**** TEXT SHOWN ****

# 2011 Centaur and Veloce, and new Power Torque System



## merckxman (Jan 23, 2002)

based upon announcement from Campagnolo:
http://italiancyclingjournal.blogspot.com/2010/06/campagnolos-new-10-speed-groupsets-and.html


----------



## chas0039 (Jun 26, 2007)

I also saw this announcement at the Campy site. I would love to know which of these new components are problematic or not up to Campy standards. 

I am not saying that they are, but the Escape fiasco is still very fresh in my mind and I no longer have faith that Campy is always making quality.


----------



## old_fuji (Mar 16, 2009)

Any word on pricepoint?


----------



## bikerjulio (Jan 19, 2010)

sounds like escape to me................

"The Centaur™ Ergopower™ controls feature the Power Shift System™ mechanism, which makes it possible to move the chain by three sprockets in downshifting and one in upshifting.
Two lever versions are available: in black aluminium or in carbon fibre with core in light alloy."

"Power Torque" looks to be a functional copy of the Truvative system, which is a good system.


----------



## jpdigital (Dec 1, 2006)

bikerjulio said:


> "Power Torque" looks to be a functional copy of the Truvative system, which is a good system.


that was my first impression.:idea: 

The more I read what they're doing in the 10-speed range, the more I feel like I got the final batch of "good Centaur stuff".

2006 skeleton brakes; UltraTorque Centaur crank, one alloy and one carbon; 09 UltraShift levers in alloy (try finding those), even though cable routing/friction was problematic. It looks like it's almost not even considering Centaur anymore, you'd might as well save the $$$ and get Veloce.

****

• WRITTEN REQUEST
Please continue the forum thread on Campagnolo's 2011 Centaur and Veloce groupsets and the Power Torque System, picking up right after its final sentence.

**** MATERIAL ****

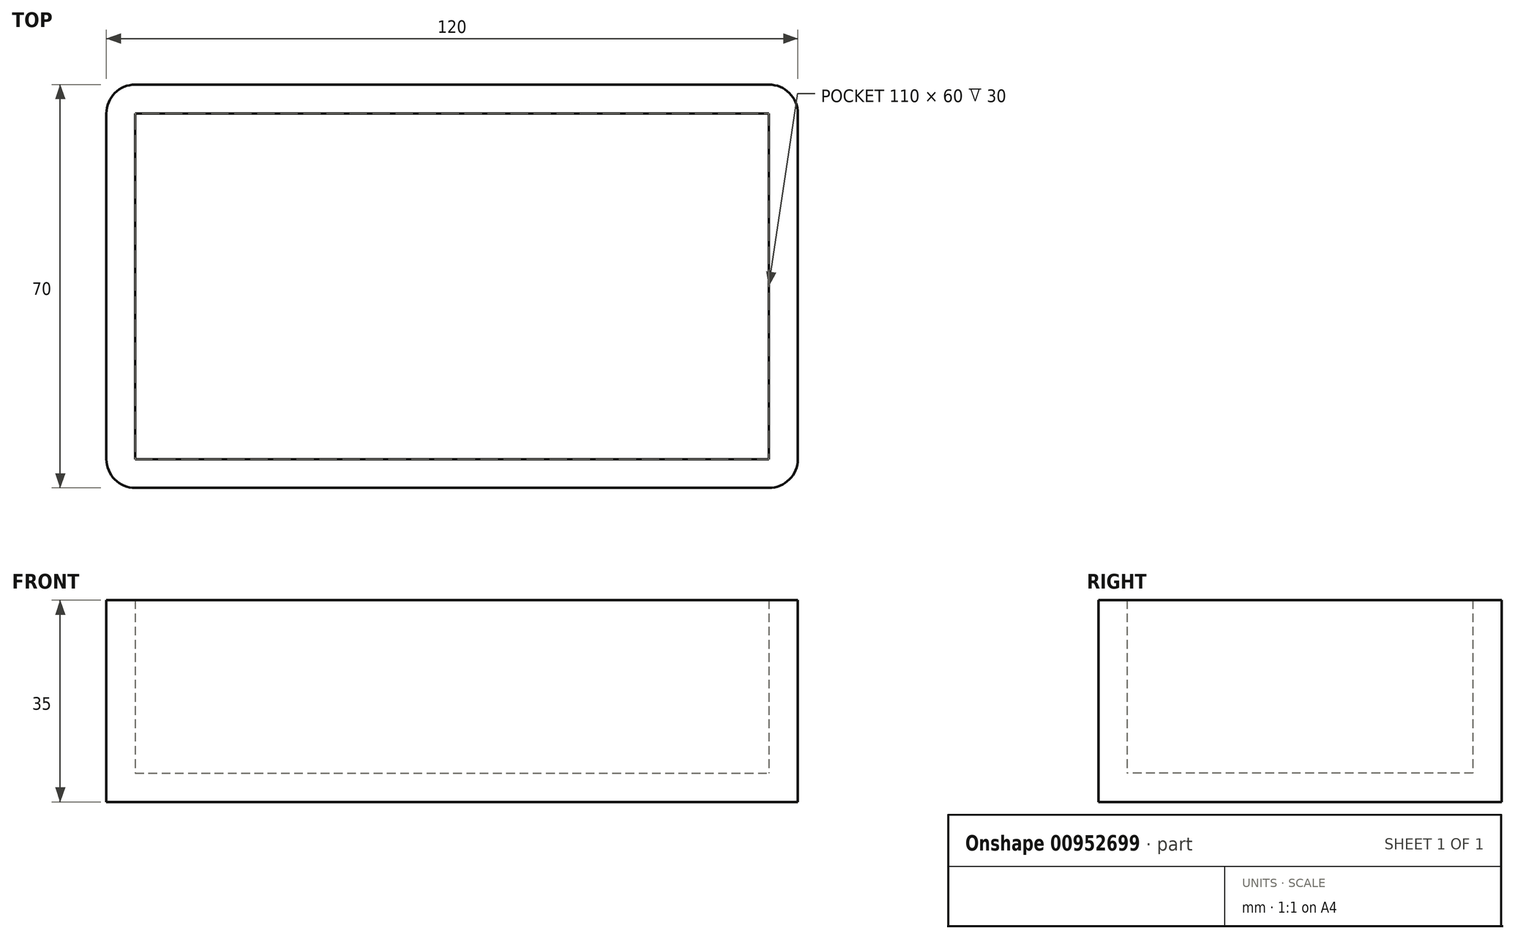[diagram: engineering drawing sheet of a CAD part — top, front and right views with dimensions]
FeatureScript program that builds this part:
annotation { "Feature Type Name" : "Feature", "Feature Type Description" : "" }
export const myFeature = defineFeature(function(context is Context, id is Id, definition is map)
    precondition{}
    {
        {
            var Q0;
            Q0=qCreatedBy(makeId("Top.planeOp"),FACE);
            var sketch = newSketch(context, id + "F0", { "sketchPlane" : qUnion([Q0])});
            skLineSegment(sketch, "E0.bottom", {"start": v(-55, 35) * mm, "end": v(55, 35) * mm});
            skLineSegment(sketch, "E0.top", {"start": v(-55, -35) * mm, "end": v(55, -35) * mm});
            skLineSegment(sketch, "E0.left", {"start": v(-60, 30) * mm, "end": v(-60, -30) * mm});
            skLineSegment(sketch, "E0.right", {"start": v(60, 30) * mm, "end": v(60, -30) * mm});
            skPoint(sketch, "E0.middle", {"position": v(0, 0) * mm});
            skPoint(sketch, "E1.visualSharp", {"position": v(-60, 35) * mm});
            skArc(sketch, "E1.filletArc", {"start": v(-55, 35) * mm, "mid": v(-58.54, 33.54) * mm, "end": v(-60, 30) * mm});
            skPoint(sketch, "E2.visualSharp", {"position": v(-60, -35) * mm});
            skArc(sketch, "E2.filletArc", {"start": v(-60, -30) * mm, "mid": v(-58.54, -33.54) * mm, "end": v(-55, -35) * mm});
            skPoint(sketch, "E3.visualSharp", {"position": v(60, -35) * mm});
            skArc(sketch, "E3.filletArc", {"start": v(55, -35) * mm, "mid": v(58.54, -33.54) * mm, "end": v(60, -30) * mm});
            skPoint(sketch, "E4.visualSharp", {"position": v(60, 35) * mm});
            skArc(sketch, "E4.filletArc", {"start": v(60, 30) * mm, "mid": v(58.54, 33.54) * mm, "end": v(55, 35) * mm});
            skSolve(sketch);
        }
        {
            var Q0;
            Q0=makeQuery(id+"F0.imprint","IMPRINT",FACE,{"disambiguationData":[TD([[makeQuery(id+"F0.imprint","IMPRINT",EDGE,{"derivedFrom":sQuery(id+"F0.wireOp",EDGE,"E0.bottom")}),-1.0]])]});
            extrude(context, id + "F1", {"entities" : qUnion([Q0]), "depth" : 35 * mm, "offsetDistance" : 25 * mm});
        }
        {
            var Q0;
            Q0=makeQuery(id+"F1.opExtrude","CAP_FACE",FACE,{"disambiguationData":[OSD([sQuery(id+"F0.wireOp",EDGE,"E0.bottom"),sQuery(id+"F0.wireOp",EDGE,"E0.top"),sQuery(id+"F0.wireOp",EDGE,"E0.left"),sQuery(id+"F0.wireOp",EDGE,"E0.right"),sQuery(id+"F0.wireOp",EDGE,"E1.filletArc"),sQuery(id+"F0.wireOp",EDGE,"E2.filletArc"),sQuery(id+"F0.wireOp",EDGE,"E3.filletArc"),sQuery(id+"F0.wireOp",EDGE,"E4.filletArc")])],"isStart":false});
            shell(context, id + "F2", {"entities" : qUnion([Q0]), "thickness" : 5 * mm});
        }
    });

****

• WRITTEN ANSWER
----------



## bikerjulio (Jan 19, 2010)

jpdigital said:


> that was my first impression.:idea:
> 
> The more I read what they're doing in the 10-speed range, the more I feel like I got the batch of "good Centaur stuff".
> 
> 2006 skeleton brakes; UltraTorque Centaur crank, one alloy and one carbon; 09 UltraShift levers in alloy (try finding those), even though cable routing/friction was problematic. It looks like it's almost not even considering Centaur anymore, you'd might as well save the $$$ and get Veloce.


Agree. I think you mean 2007 brakes. I got a 2007 group set which is OK and had the skeleton brakes except for the escape levers. then got a 2009 alloy lever set because it matched and then changed out some internals to improve the feel.










Looks like 2010 is going to be the last of the good 10 spd shifters.


----------



## cs1 (Sep 16, 2003)

bikerjulio said:


> Looks like 2010 is going to be the last of the good 10 spd shifters.


Looks like you're right.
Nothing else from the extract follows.